> TASK TO COMPLETE: From the State Review Officer decision, list every organization named, including schools, government bodies and law firms.

The University of the State of New York Seal
The State Education Department
State Review Officer

No. 06-100

 

 

 

Application of a CHILD WITH A DISABILITY, by her parents, for review of a determination of a hearing officer relating to the provision of educational services by the Board of Education of the East Ramapo Central School District

 

 

Appearances:

Aaron M. Schreiber, Esq., attorney for petitioners

 

Greenberg, Wanderman & Fromson, attorney for respondent, Carl L. Wanderman, Esq., of counsel

 

DECISION

            Petitioners appeal from the decision of an impartial hearing officer which dismissed their due process complaint notice, which was seeking reimbursement for their daughter's tuition costs at the Yeshiva of North Jersey (YNJ) for the 2005-06 school year, based upon the doctrine of res judicata.  The appeal must be dismissed.

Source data

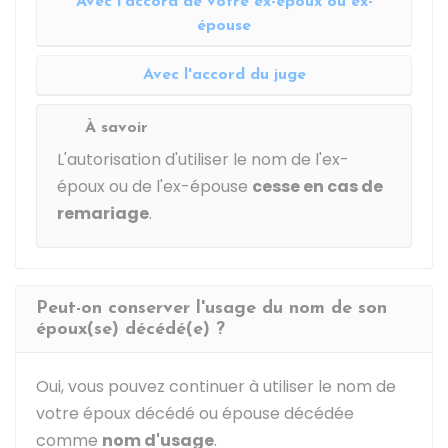
Avec l'accord de votre ex-époux ou ex-
épouse
Avec l'accord du juge
À savoir
L'autorisation d'utiliser le nom de l'ex-
époux ou de l'ex-épouse
cesse en cas de
remariage
.
Peut-on conserver l'usage du nom de son
époux(se) décédé(e) ?
Oui, vous pouvez continuer à utiliser le nom de
votre époux décédé ou épouse décédée
comme
nom d'usage
.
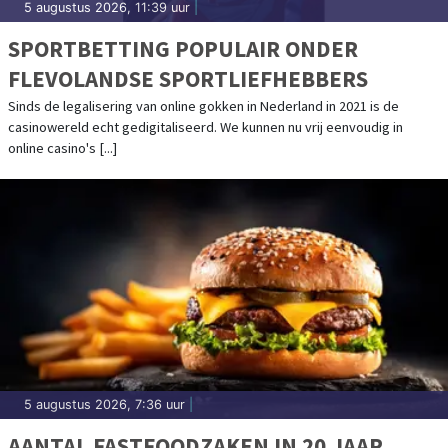
5 augustus 2026, 11:39 uur
|
SPORTBETTING POPULAIR ONDER
FLEVOLANDSE SPORTLIEFHEBBERS
Sinds de legalisering van online gokken in Nederland in 2021 is de
casinowereld echt gedigitaliseerd. We kunnen nu vrij eenvoudig in
online casino's [...]
5 augustus 2026, 7:36 uur
|
AANTAL FASTFOODZAKEN IN 20 JAAR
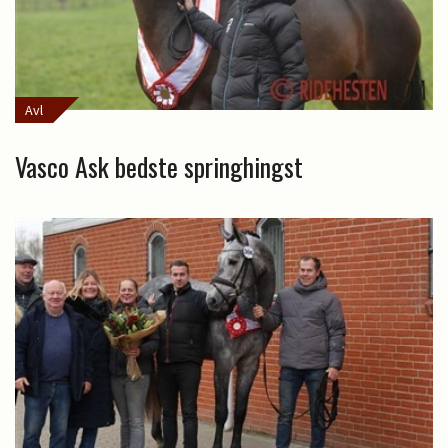
Avl
Vasco Ask bedste springhingst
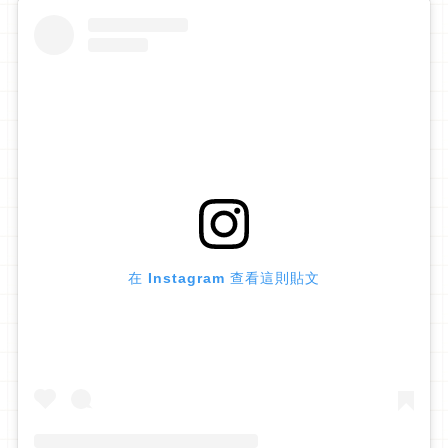
在 Instagram 查看這則貼文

> THE ANSWER:
- The University of the State of New York
- The State Education Department
- Board of Education of the East Ramapo Central School District
- Greenberg, Wanderman & Fromson
- Yeshiva of North Jersey (YNJ)